# [Exercise]
Go line by line through the data and copy those with the word "kullanımları".

# [Material for the task]
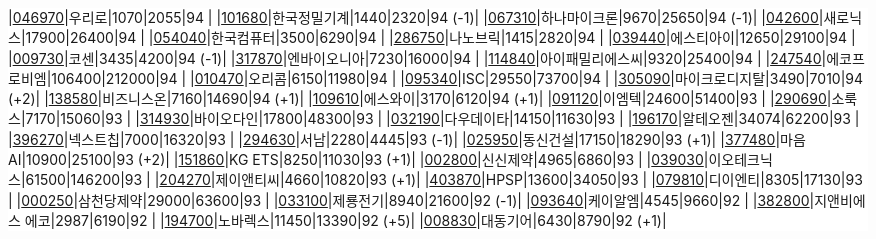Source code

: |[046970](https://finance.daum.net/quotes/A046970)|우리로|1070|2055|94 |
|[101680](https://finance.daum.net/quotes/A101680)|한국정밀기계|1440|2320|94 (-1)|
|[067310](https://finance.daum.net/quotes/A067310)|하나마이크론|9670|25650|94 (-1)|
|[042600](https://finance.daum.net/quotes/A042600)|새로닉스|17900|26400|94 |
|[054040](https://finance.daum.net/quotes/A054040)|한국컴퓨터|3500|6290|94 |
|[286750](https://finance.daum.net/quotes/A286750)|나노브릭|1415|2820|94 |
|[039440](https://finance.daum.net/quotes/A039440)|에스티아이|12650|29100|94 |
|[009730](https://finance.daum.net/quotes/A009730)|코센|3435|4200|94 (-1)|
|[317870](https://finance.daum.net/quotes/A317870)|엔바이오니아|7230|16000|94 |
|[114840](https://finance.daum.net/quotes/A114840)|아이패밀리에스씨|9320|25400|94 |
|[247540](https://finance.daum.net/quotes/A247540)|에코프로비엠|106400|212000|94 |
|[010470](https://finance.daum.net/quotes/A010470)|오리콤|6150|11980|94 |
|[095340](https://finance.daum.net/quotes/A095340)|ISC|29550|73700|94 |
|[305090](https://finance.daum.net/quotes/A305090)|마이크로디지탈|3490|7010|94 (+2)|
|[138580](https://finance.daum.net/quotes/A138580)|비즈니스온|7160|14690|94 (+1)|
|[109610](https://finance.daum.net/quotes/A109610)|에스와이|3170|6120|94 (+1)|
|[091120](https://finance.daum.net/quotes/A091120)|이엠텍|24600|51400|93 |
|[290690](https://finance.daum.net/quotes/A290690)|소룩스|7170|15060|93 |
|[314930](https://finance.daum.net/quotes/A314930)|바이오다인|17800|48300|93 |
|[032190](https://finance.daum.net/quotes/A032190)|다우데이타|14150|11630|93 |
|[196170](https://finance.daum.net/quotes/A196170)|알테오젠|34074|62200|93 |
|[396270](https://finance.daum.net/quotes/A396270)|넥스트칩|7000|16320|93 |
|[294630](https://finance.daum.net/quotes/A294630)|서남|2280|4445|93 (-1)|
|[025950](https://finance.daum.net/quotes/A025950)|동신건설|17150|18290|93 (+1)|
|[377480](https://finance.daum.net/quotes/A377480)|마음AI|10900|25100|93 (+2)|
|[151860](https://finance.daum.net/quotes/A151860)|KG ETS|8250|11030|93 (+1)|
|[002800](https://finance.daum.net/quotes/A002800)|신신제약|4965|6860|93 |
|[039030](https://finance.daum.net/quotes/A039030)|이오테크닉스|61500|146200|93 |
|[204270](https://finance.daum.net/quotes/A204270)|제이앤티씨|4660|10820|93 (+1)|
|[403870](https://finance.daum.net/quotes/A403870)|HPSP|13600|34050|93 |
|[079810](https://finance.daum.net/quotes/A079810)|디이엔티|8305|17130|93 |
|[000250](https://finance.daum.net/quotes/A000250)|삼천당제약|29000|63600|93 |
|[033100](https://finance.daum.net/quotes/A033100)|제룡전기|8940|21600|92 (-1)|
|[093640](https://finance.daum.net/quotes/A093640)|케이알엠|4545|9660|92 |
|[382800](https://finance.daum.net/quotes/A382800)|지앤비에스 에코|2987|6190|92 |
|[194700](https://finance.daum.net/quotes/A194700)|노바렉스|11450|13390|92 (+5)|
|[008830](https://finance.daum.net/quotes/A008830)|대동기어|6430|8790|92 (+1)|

* * *

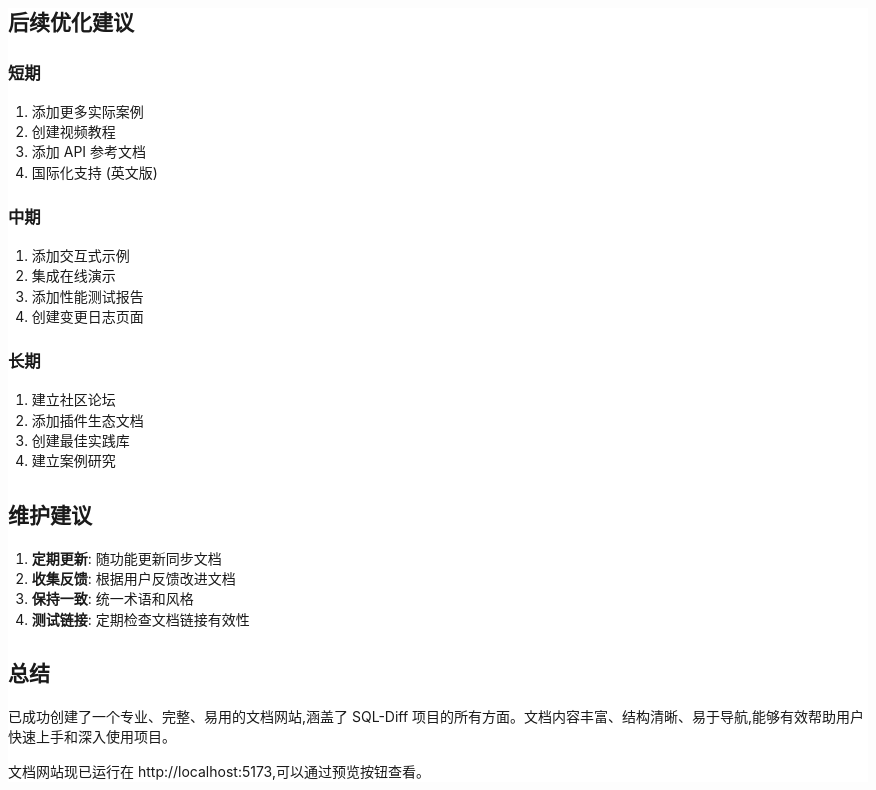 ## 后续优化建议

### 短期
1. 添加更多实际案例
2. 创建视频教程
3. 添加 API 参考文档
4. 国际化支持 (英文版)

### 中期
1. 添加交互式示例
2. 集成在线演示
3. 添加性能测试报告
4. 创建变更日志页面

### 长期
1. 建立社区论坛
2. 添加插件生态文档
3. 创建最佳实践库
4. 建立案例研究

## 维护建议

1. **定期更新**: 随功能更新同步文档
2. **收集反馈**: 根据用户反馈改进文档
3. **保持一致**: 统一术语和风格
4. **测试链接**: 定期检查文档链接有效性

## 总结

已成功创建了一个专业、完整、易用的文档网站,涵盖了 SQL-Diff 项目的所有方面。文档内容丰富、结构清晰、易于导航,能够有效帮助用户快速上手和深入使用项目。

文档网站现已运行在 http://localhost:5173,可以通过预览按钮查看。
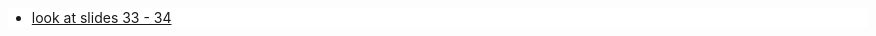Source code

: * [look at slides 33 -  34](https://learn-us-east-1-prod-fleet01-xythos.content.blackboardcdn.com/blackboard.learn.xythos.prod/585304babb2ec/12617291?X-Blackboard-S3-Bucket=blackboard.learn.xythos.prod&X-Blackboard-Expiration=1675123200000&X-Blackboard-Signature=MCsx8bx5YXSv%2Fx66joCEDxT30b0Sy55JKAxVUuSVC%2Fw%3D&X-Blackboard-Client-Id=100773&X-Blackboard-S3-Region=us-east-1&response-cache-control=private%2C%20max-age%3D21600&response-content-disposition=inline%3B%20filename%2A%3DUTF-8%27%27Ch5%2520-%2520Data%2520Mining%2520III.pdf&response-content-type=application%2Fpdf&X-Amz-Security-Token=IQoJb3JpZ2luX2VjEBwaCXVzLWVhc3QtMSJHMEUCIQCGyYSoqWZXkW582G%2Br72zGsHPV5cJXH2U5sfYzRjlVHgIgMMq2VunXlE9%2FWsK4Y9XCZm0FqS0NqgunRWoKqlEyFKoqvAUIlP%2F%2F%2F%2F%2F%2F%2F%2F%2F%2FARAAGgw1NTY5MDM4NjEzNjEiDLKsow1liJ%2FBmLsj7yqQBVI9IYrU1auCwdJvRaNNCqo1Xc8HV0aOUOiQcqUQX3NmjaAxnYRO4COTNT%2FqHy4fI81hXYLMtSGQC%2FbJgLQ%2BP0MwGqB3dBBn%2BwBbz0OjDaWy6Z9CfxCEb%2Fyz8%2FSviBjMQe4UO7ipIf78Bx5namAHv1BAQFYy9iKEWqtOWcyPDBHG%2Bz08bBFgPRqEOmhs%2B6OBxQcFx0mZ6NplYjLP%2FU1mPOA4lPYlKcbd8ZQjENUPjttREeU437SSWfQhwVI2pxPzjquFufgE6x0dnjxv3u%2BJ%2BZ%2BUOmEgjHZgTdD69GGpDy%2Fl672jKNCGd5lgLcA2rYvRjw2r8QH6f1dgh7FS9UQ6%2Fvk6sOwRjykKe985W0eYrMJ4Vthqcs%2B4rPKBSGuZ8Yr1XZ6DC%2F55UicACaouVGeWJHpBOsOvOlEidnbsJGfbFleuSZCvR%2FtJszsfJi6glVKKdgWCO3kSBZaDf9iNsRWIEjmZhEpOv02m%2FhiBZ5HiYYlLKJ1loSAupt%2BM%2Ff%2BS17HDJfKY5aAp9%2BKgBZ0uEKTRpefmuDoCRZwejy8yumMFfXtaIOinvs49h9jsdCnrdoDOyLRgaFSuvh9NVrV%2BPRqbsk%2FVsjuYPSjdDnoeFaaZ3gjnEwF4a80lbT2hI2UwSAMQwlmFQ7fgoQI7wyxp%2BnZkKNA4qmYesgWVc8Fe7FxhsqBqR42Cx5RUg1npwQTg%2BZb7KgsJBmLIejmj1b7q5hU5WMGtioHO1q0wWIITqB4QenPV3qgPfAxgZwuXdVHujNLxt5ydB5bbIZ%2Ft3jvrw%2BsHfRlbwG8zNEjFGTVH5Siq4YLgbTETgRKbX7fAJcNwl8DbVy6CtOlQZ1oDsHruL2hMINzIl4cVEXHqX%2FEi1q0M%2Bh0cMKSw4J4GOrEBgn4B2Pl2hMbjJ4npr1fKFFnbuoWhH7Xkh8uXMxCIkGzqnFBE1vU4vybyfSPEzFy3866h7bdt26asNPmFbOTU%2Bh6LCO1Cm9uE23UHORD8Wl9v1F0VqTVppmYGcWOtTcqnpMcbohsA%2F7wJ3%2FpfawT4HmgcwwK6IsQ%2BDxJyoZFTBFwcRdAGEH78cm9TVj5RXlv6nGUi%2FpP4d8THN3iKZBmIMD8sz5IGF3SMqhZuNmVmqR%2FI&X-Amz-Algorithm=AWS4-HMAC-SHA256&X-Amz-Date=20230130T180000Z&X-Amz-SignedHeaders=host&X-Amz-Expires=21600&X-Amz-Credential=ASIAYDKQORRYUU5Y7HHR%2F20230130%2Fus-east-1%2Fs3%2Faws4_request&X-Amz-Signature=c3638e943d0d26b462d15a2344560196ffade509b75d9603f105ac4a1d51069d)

* * *

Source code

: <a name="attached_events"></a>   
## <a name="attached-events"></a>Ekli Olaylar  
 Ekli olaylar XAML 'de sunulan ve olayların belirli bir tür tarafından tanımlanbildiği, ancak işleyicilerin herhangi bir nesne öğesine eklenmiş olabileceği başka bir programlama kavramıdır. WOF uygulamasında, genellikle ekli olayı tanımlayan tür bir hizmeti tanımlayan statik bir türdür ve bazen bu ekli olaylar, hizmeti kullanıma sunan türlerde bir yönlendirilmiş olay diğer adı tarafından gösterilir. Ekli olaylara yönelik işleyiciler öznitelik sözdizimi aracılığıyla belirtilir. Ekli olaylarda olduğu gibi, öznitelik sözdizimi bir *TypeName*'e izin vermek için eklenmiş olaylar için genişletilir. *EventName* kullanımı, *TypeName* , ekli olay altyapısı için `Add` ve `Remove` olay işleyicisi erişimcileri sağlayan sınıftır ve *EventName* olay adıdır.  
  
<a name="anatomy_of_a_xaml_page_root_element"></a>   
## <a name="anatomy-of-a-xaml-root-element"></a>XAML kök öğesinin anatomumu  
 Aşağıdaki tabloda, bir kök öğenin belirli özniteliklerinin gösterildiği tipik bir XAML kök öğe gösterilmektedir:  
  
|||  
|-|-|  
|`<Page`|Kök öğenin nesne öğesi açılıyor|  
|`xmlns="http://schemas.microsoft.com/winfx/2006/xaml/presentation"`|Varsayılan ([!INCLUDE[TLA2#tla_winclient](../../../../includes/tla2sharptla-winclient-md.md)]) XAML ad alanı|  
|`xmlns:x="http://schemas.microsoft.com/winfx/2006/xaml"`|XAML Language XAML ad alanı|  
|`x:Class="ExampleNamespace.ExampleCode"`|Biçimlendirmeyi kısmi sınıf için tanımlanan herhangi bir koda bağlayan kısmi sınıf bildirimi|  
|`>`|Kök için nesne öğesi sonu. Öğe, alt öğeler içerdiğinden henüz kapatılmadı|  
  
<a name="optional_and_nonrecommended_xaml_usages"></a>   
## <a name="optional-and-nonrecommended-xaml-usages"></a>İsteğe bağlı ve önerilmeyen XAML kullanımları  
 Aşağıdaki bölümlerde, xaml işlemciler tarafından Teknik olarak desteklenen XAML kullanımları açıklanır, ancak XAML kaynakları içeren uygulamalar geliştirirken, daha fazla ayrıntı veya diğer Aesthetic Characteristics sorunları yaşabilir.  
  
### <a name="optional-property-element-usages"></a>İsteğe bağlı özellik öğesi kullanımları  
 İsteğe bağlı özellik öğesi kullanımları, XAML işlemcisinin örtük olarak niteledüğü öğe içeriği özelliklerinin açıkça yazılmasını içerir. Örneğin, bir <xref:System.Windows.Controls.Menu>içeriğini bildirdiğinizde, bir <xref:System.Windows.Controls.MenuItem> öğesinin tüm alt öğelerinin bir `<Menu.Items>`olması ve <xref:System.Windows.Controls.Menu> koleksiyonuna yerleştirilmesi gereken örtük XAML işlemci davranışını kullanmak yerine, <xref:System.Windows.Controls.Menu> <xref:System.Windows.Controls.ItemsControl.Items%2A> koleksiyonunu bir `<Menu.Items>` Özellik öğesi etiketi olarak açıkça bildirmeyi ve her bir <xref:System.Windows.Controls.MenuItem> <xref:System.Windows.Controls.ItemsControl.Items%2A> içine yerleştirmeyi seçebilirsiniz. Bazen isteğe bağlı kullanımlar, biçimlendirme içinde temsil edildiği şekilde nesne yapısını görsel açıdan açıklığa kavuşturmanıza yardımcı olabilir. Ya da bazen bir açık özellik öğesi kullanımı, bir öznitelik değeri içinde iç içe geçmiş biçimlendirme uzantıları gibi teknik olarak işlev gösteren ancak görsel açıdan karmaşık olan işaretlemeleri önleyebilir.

# [Solved exercise]
## <a name="optional-and-nonrecommended-xaml-usages"></a>İsteğe bağlı ve önerilmeyen XAML kullanımları  
 Aşağıdaki bölümlerde, xaml işlemciler tarafından Teknik olarak desteklenen XAML kullanımları açıklanır, ancak XAML kaynakları içeren uygulamalar geliştirirken, daha fazla ayrıntı veya diğer Aesthetic Characteristics sorunları yaşabilir.  
### <a name="optional-property-element-usages"></a>İsteğe bağlı özellik öğesi kullanımları  
 İsteğe bağlı özellik öğesi kullanımları, XAML işlemcisinin örtük olarak niteledüğü öğe içeriği özelliklerinin açıkça yazılmasını içerir. Örneğin, bir <xref:System.Windows.Controls.Menu>içeriğini bildirdiğinizde, bir <xref:System.Windows.Controls.MenuItem> öğesinin tüm alt öğelerinin bir `<Menu.Items>`olması ve <xref:System.Windows.Controls.Menu> koleksiyonuna yerleştirilmesi gereken örtük XAML işlemci davranışını kullanmak yerine, <xref:System.Windows.Controls.Menu> <xref:System.Windows.Controls.ItemsControl.Items%2A> koleksiyonunu bir `<Menu.Items>` Özellik öğesi etiketi olarak açıkça bildirmeyi ve her bir <xref:System.Windows.Controls.MenuItem> <xref:System.Windows.Controls.ItemsControl.Items%2A> içine yerleştirmeyi seçebilirsiniz. Bazen isteğe bağlı kullanımlar, biçimlendirme içinde temsil edildiği şekilde nesne yapısını görsel açıdan açıklığa kavuşturmanıza yardımcı olabilir. Ya da bazen bir açık özellik öğesi kullanımı, bir öznitelik değeri içinde iç içe geçmiş biçimlendirme uzantıları gibi teknik olarak işlev gösteren ancak görsel açıdan karmaşık olan işaretlemeleri önleyebilir.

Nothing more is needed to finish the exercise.